I found this nostalgia to be very appealing, it shows that not every film needs to continuously push boundaries and break new ground in order to be great and although those are the films that will be remembered (ie 2001 or Citizen Kane) there is still room for excellent films that don’t necessarily bring anything new to Cinema.
The Lord (Shiro Mifune)
The use of colour further detaches this film from AK’s work, of course he directed several films in colour, including his masterpiece Ran, but the truth is he will always be remembered for his earlier Black and White films such as Rashomon, The Seven Samurai and Yojimbo.
In Ran and the earlier Kagemusha, the use of colour was astounding, especially for those who like me were used to watching his films in Black and White.
Reds, Yellows, Blues and Greens were abundant and lushly shot. Most of this colour came from the fantastic (and award winning) costume design of those two films, as the shots of nature were simpler. But the contrast created between the simple, even desolate, shots of nature was fantastic. However, in Ame Agaru, a much more sombre colour palette is used, the colours are far more muted, giving the costumes and sets a much more “lived-in” appearance than those of Ran, which were almost theatrical.

Ame Agaru’s depiction of the times and the way of life of this particular samurai is very idyllic. It plays out almost like a fairy tale, mainly due to its rather moralising tale which isn’t unpleasant but rather slightly unbelievable. Whereas the costumes, sets etc... set an admirable tone of realism the attitudes of the characters and the dialogue somewhat detracts from that as I for one highly doubt that everyone was so nice (there really isn’t one bad character in the film) and had such meaningful and deep discussions all the time. But then again, I did find this uplifting attitude very refreshing for all too often films tend to take the darker route and portray the ugly side of humanity, and while many of my favourite films fit this description it is nonetheless very pleasant to see a film that can tell a great story that stays uplifting without having a cheesy “feel-good” air to it.

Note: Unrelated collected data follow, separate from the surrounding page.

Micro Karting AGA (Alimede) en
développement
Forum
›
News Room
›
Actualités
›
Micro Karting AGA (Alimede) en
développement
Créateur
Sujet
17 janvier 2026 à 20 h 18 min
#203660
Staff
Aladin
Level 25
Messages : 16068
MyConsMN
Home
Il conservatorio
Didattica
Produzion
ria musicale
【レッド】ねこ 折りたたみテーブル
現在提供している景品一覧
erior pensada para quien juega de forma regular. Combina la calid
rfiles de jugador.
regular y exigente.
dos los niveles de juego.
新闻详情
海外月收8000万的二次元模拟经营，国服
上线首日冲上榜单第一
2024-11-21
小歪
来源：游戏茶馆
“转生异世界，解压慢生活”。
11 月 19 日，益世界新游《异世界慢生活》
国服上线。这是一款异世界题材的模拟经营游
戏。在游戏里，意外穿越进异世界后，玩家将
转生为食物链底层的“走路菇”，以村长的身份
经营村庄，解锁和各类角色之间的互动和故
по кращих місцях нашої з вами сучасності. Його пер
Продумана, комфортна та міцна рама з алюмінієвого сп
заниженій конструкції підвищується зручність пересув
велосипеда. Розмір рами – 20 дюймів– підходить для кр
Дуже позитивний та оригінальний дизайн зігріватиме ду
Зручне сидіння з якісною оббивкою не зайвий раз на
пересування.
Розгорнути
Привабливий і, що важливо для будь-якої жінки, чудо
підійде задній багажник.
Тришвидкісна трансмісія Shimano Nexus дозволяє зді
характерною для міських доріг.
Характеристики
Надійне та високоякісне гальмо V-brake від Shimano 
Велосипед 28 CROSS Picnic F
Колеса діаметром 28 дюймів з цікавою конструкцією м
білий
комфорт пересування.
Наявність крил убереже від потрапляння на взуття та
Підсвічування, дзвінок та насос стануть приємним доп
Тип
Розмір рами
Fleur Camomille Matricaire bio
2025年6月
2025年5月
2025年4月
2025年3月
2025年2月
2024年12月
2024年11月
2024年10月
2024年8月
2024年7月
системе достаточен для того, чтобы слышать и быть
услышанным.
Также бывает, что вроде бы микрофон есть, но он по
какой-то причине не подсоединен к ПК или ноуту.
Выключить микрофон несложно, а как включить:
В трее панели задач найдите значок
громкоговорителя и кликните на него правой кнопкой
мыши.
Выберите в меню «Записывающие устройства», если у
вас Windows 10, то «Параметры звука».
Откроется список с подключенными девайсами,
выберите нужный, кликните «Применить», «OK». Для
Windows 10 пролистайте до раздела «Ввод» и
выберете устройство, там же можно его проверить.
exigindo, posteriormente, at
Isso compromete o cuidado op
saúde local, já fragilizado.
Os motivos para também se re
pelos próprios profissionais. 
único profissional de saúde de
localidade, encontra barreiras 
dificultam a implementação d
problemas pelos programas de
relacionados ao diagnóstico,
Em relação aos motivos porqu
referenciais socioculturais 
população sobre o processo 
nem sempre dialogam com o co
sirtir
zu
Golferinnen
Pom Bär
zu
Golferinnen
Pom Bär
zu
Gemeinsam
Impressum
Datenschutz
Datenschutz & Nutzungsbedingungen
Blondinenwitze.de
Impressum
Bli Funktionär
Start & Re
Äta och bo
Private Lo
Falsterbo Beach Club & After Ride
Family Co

The end was puzzling, I was expecting something much more conclusive but I still think that it works well when one looks at the film as a whole. For although it doesn’t provide any conclusion to the main plot line, that concerning the Lord, it does end with the more important plot line, that of the characters relationships amongst each other, being satisfying concluded. So although it seemed abrupt at first, upon reflexion I appreciated it more.
Ultimately, Ame Agaru is a very enjoyable film that I would not hesitate to call a great film and that I’m sure will gradually become one of my favourites. It may not have that air of genius that surrounding much of Kurosawa’s work, but that genius or magic or whatever you wish to call it, still remained in diluted form which combined with the considerable talent of the director was enough to make a fantastic film.
Perhaps the most interesting aspect of this film would be the success with which it revived the genre; it didn’t rework it in any way to appeal to modern audiences nor did it rely on modern advancements (as did the awful Zatoichi directed by Takeshi Kitano in 2005) instead it constructed a brilliant Samurai film that could easily be mistaken for one made in the 60’s if not for the quality of the colourised image.

Anyway, this review has gone on far too long, so I’ll conclude it by saying that I highly recommend this film, especially to Kurosawa fans.